3- Yaşlılarda ve/veya diyabet ve yüksek kan basıncı gibi risk faktörleri taşıyan hastalarda akut yerleşen bir serebellar sendrom serebellar infarktı veya kanamayı düşündürür. Kitle etkisiyle beyinsapının bastırılması veya serebellar tonsillaların foramen magnumdan fıtıklaşması ölüme yol açabilir. Bu olgularda erken cerrahi girişim hastanın hayatını kurtarabilir.
4- Erişkinde ilerleyici saf bir serebellar sendrom, yer kaplayıcı bir lezyona bağlı değilse, hasta sistemik malignite yönünden araştırılmalıdır. Tablo “paraneoplazik” adı da verilen, malign urların metastatik olmayan “uzak etkisi” ile ortaya çıkmış olabilir.
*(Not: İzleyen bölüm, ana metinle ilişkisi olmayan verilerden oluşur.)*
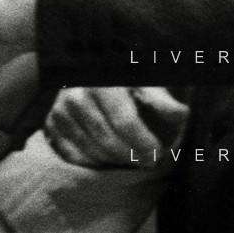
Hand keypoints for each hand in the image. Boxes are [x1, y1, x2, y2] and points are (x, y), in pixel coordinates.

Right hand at [45, 87, 188, 167]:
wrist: (89, 72)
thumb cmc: (123, 78)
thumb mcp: (144, 81)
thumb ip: (162, 98)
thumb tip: (182, 115)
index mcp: (101, 81)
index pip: (124, 122)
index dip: (144, 142)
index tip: (158, 153)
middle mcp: (75, 95)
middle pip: (108, 140)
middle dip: (133, 155)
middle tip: (148, 160)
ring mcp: (60, 111)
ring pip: (92, 151)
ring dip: (116, 160)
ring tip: (131, 157)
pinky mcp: (51, 124)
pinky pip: (74, 156)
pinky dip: (94, 161)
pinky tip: (108, 156)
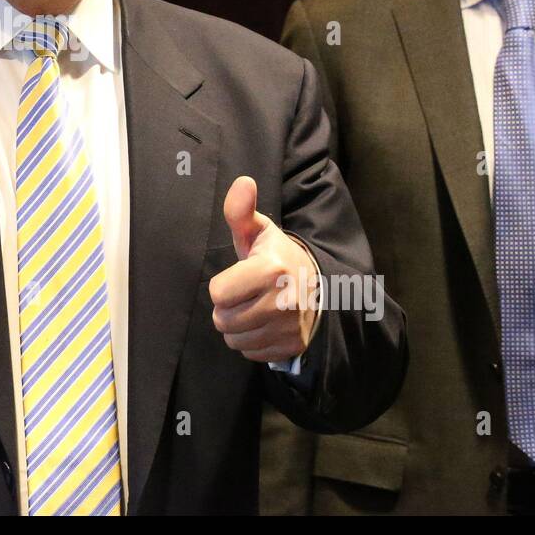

5- Alkol, difenilhidantoin (fenitoin) kullanımı ve hipotiroidi ilerleyici serebellar sendroma yol açabilir. Fenitoine bağlı serebellar belirtiler, genellikle, ilacın azaltılıp kesilmesiyle kaybolur. Wilson hastalığının herhangi bir devresinde de serebellar bulgular ortaya çıkabilir.
6- Erişkin yaşta ortaya çıkan serebellar sendrom bazen kranyo-servikal bölgedeki gelişme anomalileri (platybasia-Arnold-Chiari malformasyonu) ile birlikte bulunabilir. İlerleyici serebellar bulgular ve alt kranial sinirlere ait belirtilerin yanısıra aşağıya vuran nistagmus böyle bir olasılığı akla getirmelidir.
7- Genç hastalarda ilerleyici serebellar bulguların derin duyu kusuru ve piramidal bulgular ile bir arada bulunması genellikle familyal (herediter) özelliği olan dejeneratif sinir sistemi hastalıklarını akla getirmelidir. Bu gruba spino-serebellar ataksiler adı verilir.
8- İltihabi süreçlerin seyrinde de serebellar bulgular ortaya çıkabilir. Bunlar arasında kabakulak ve suçiçeği gibi döküntülü hastalıklar sayılabilir. Çocuklarda non-spesifik bir üst solunum yolu infeksiyonunu izleyerek de akut serebellar bulgular gelişebilir. Tekrarlayan orta kulak iltihaplarının sonrasında gelişen serebellar bulgular hızla büyüyebilen bir serebellar apse olasılığını akla getirmelidir.